The example uses a runtime key command and does not require secrets to be
written into source files or shell history.

Extraction backend options:

- `api`
  Uses the OpenAI-compatible API callback. Recommended default:
  `openai/gpt-oss-120b`
- `codex-cli`
  Uses the local Codex CLI callback.
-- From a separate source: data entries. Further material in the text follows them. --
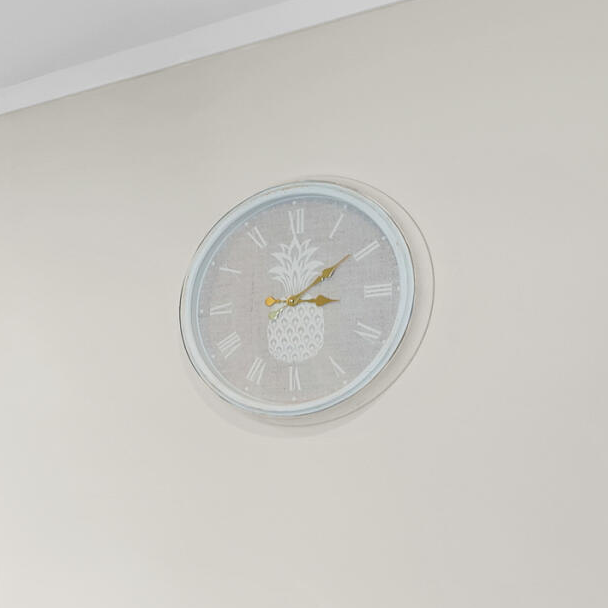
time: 3:09
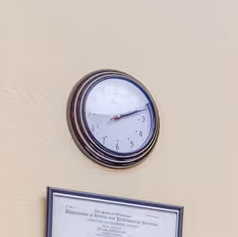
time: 2:11
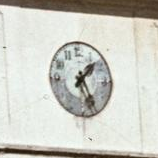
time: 1:26
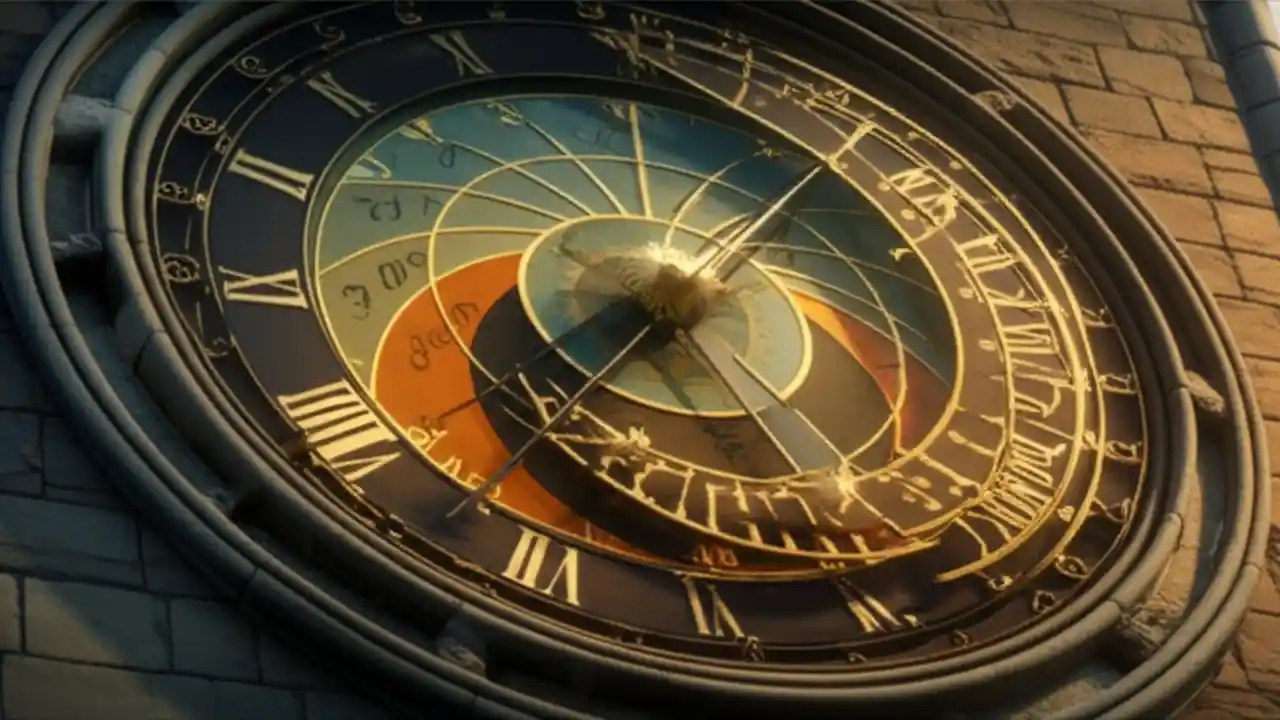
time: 8:07
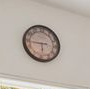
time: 5:44
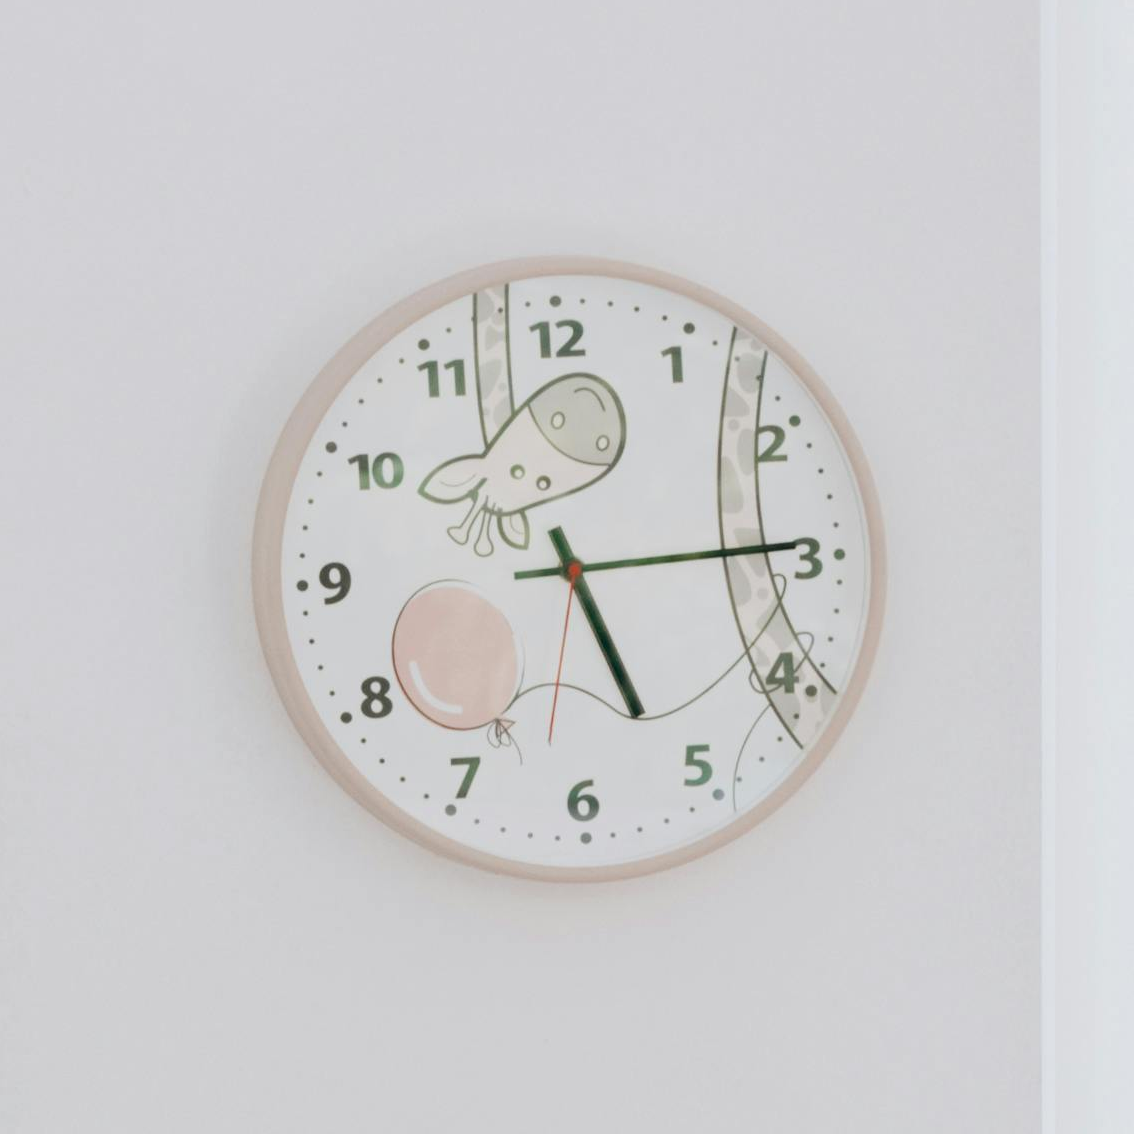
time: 5:14
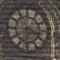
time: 3:32
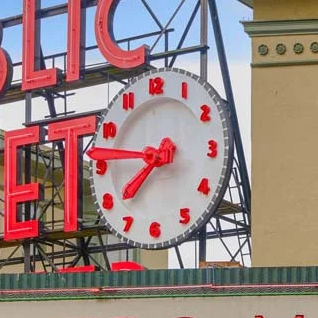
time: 7:46
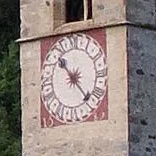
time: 10:22
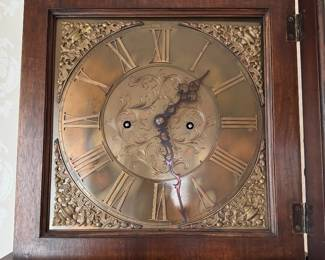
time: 1:28
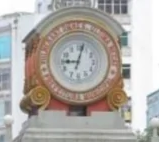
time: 9:02
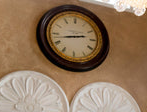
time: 2:42
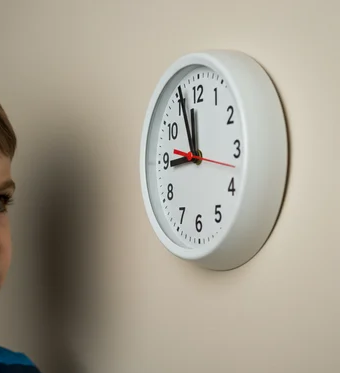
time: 8:56
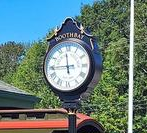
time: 11:44
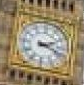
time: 2:18
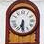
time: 6:29
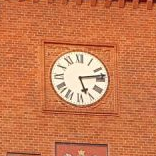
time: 5:13
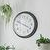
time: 3:48
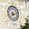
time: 7:12
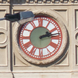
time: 2:13
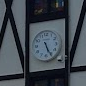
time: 5:25
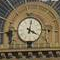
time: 4:02
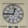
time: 12:45
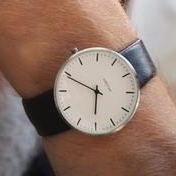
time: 5:49
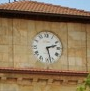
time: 2:27
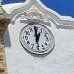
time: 12:59
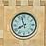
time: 7:57
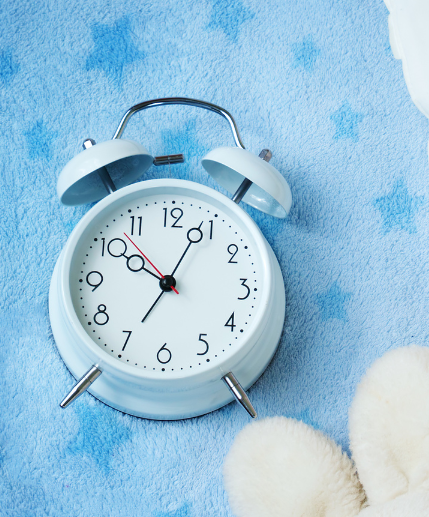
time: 10:04
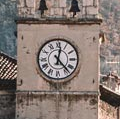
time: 12:23
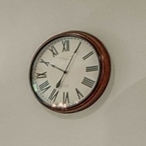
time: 7:04
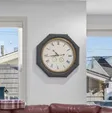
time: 10:43
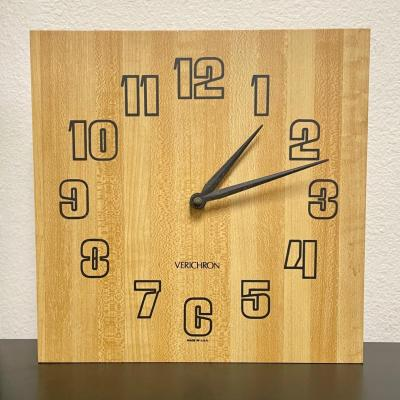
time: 1:12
Recommended default:
  `gpt-5.4-mini`
  Lower-cost fallback:
  `gpt-5.1-codex-mini`

## Current Practical Baseline

Current validated baseline:

- extraction-only practical eval with DeepInfra `openai/gpt-oss-120b` passes `4/4`
- extraction-only practical eval with Codex CLI `gpt-5.4-mini` passes `4/4`
- extraction-only practical eval with Codex CLI `gpt-5.1-codex-mini` passes `4/4`
- retrieval-only practical eval with `vector_mode=exact` currently passes `9/9`
- retrieval-only practical eval with `vector_mode=ann` currently passes `9/9`
- summary artifact: `target/practical-eval/retrieval-exact.json`
- broader live-usage sample from actual project docs currently passes `11/11` for all four tested extraction models
- live-usage summary artifact: `target/practical-eval/live-usage-exact.json`

This exact-mode practical run is the standard local regression check before
trying wider live usage samples or ANN comparisons.